» **WHAT TO DO**
Print the section of the configuration guide from "Enable feature reuse" up to and including "Time embedding tells.", copied word for word.

Model Parameters (Static): Defined in chitu_core/config/models/<model>.yaml
User Parameters (Dynamic): Set per-request via DiffusionUserParams
System Parameters (Semi-static): Set in system_config.yaml

Example: Using different attention backend

python test_generate.py \
    models.ckpt_dir=/path/to/checkpoint \
    infer.attn_type=sage \
    infer.diffusion.low_mem_level=2

Key Parameters

Attention Backend

Control your attention implementation with infer.attn_type:

Type	Description	Performance
`flash_attn`	Default FlashAttention. High-performance full attention without accuracy loss	Baseline
`sage`	SageAttention (NIPS25 spotlight). Train-free quantized attention	~2x speedup
`sparge`	SpargeAttention (ICML25). Train-free sparse attention	~3x speedup
`auto`	Automatically choose best backend	-

Example:

python test_generate.py infer.attn_type=sage

Low Memory Mode

Control GPU memory usage with infer.diffusion.low_mem_level:

Level	Behavior
0	All models loaded to GPU
1	VAE enables tiling
2	T5 encoder offloaded to CPU
≥3	DiT model offloaded to CPU

Example:

python test_generate.py infer.diffusion.low_mem_level=2

FlexCache

Enable feature reuse acceleration with infer.diffusion.enable_flexcache=true:

Method	cache_type	Description
`teacache`	TeaCache	CVPR24 spotlight. Time embedding tells.

» **RECORDS SUPPLIED**
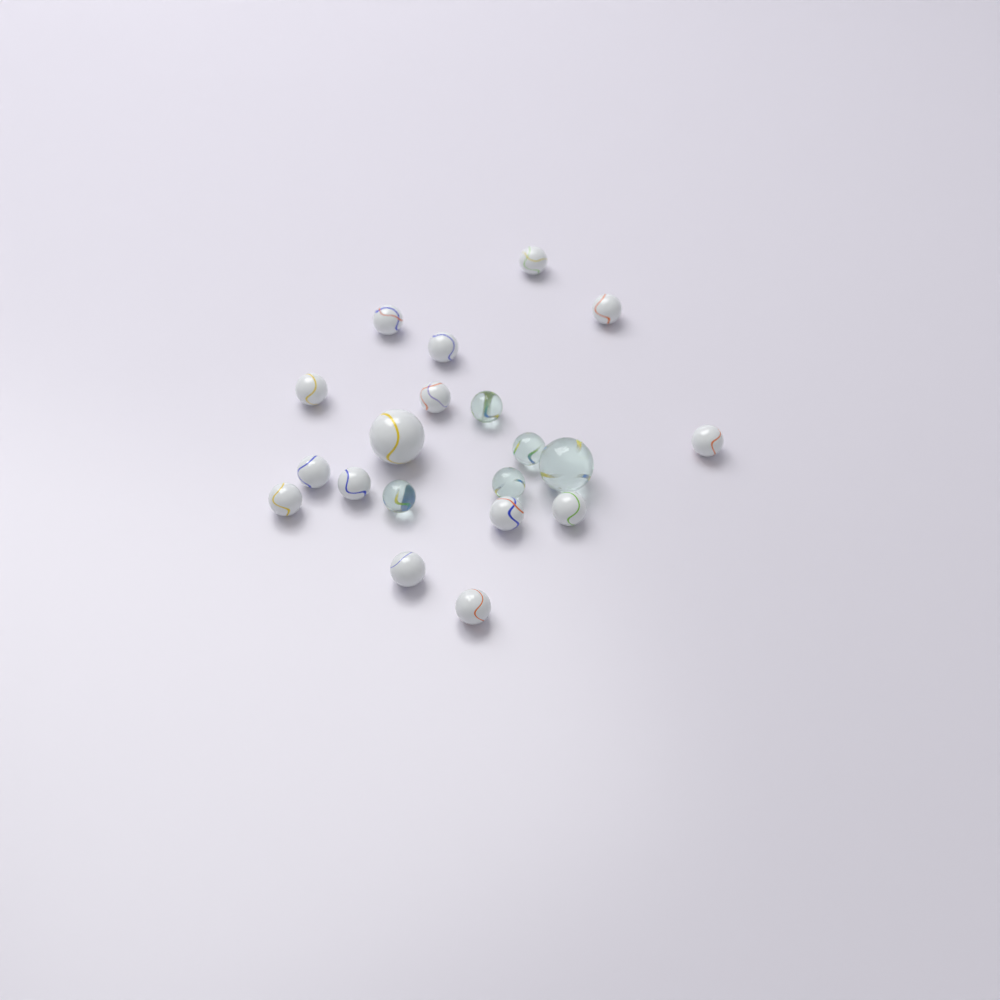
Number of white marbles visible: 15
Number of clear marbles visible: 5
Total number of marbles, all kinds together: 20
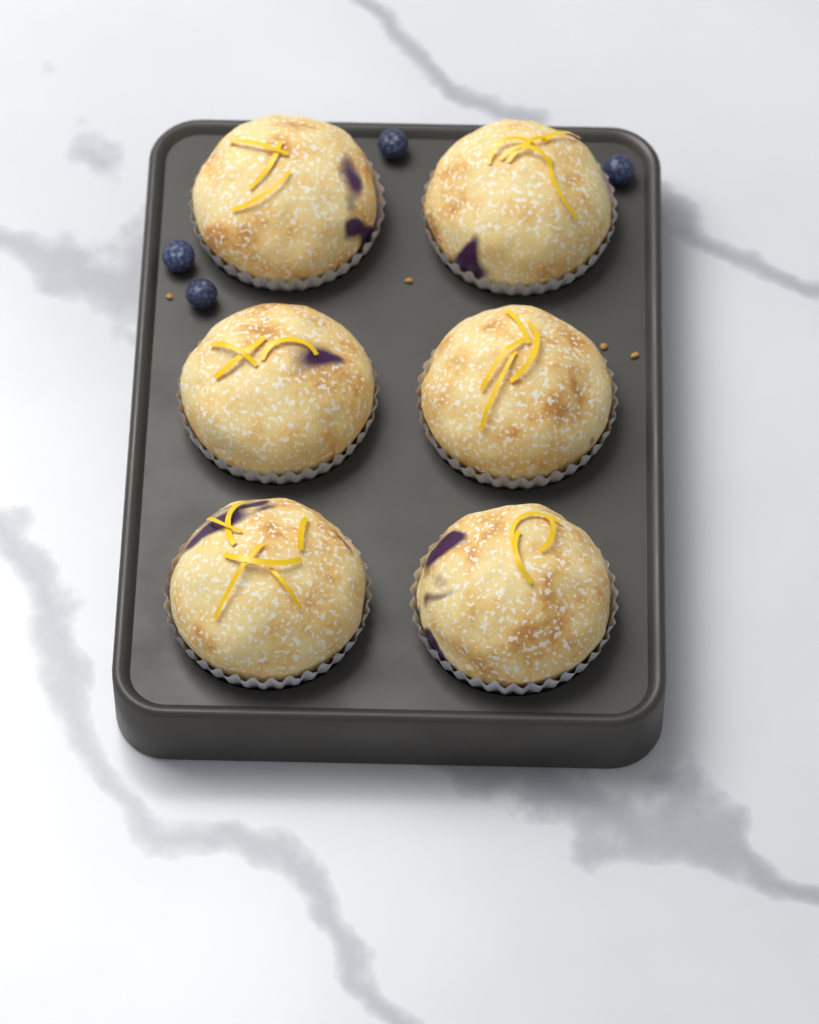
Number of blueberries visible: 4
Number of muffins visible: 6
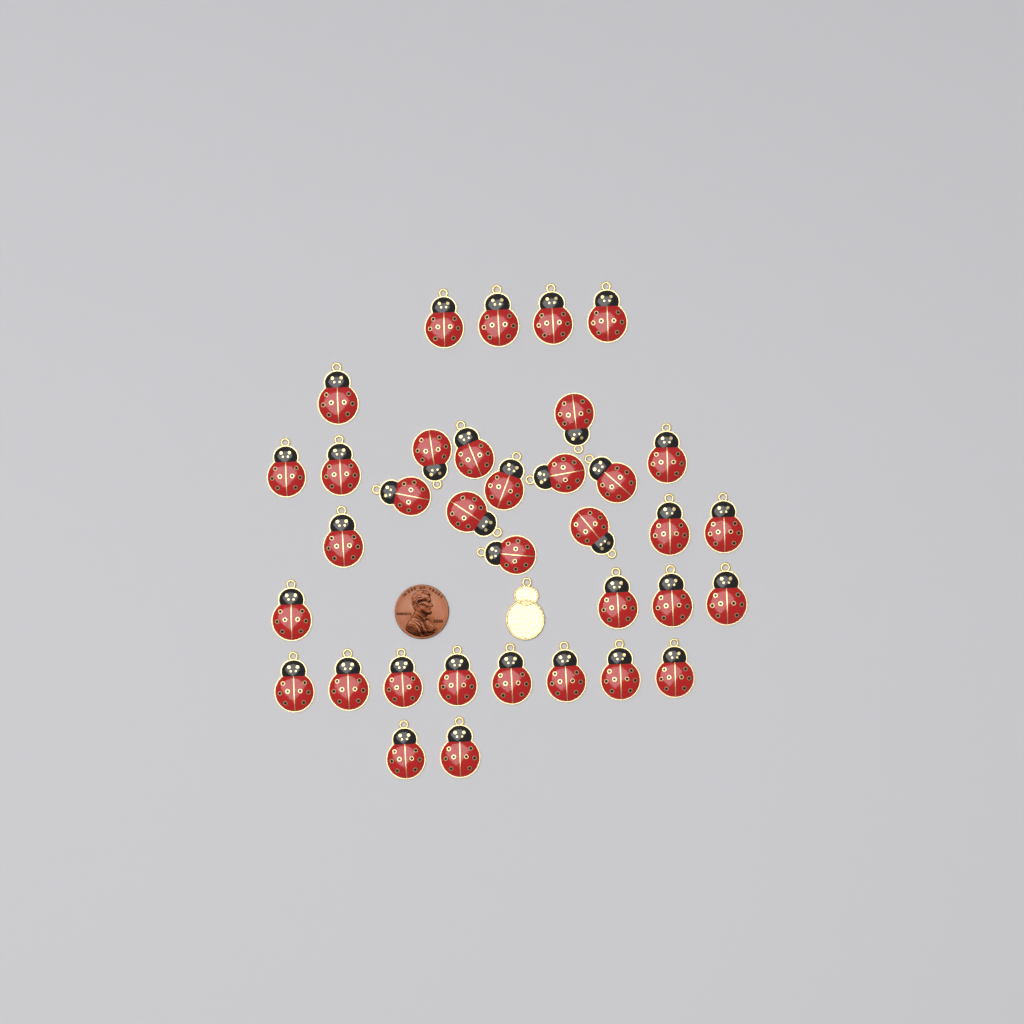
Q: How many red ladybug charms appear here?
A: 35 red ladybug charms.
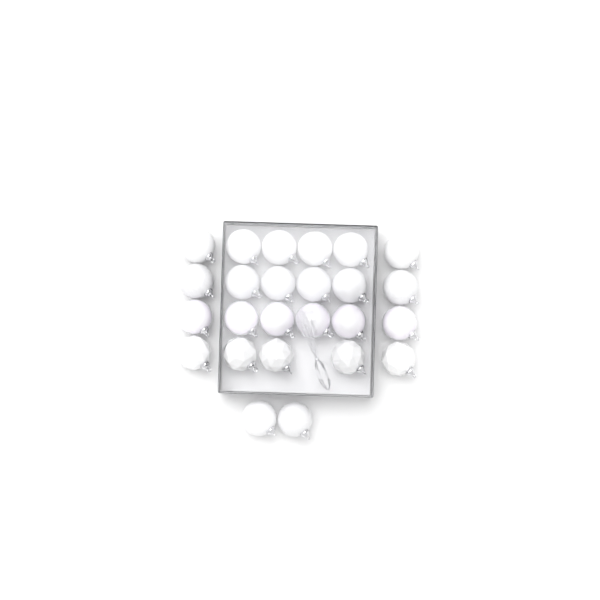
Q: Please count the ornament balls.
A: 25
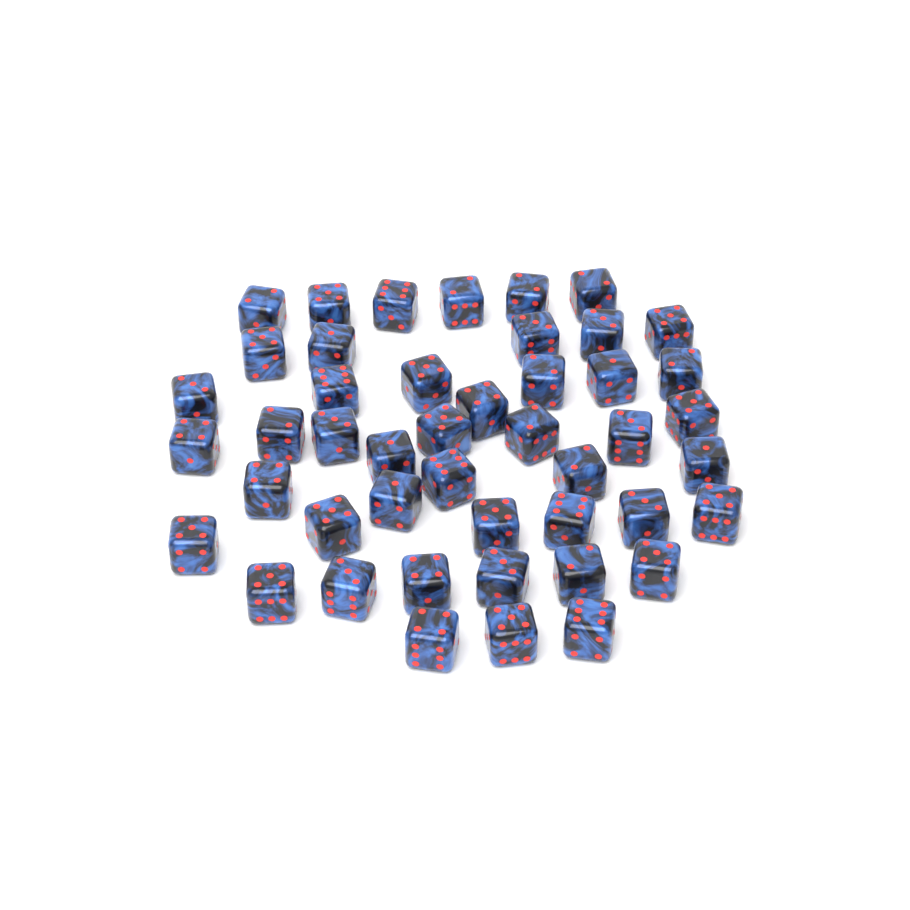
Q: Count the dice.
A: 46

» **RESPONSE TO THIS EXERCISE**
Enable feature reuse acceleration with infer.diffusion.enable_flexcache=true:

Method	cache_type	Description
`teacache`	TeaCache	CVPR24 spotlight. Time embedding tells.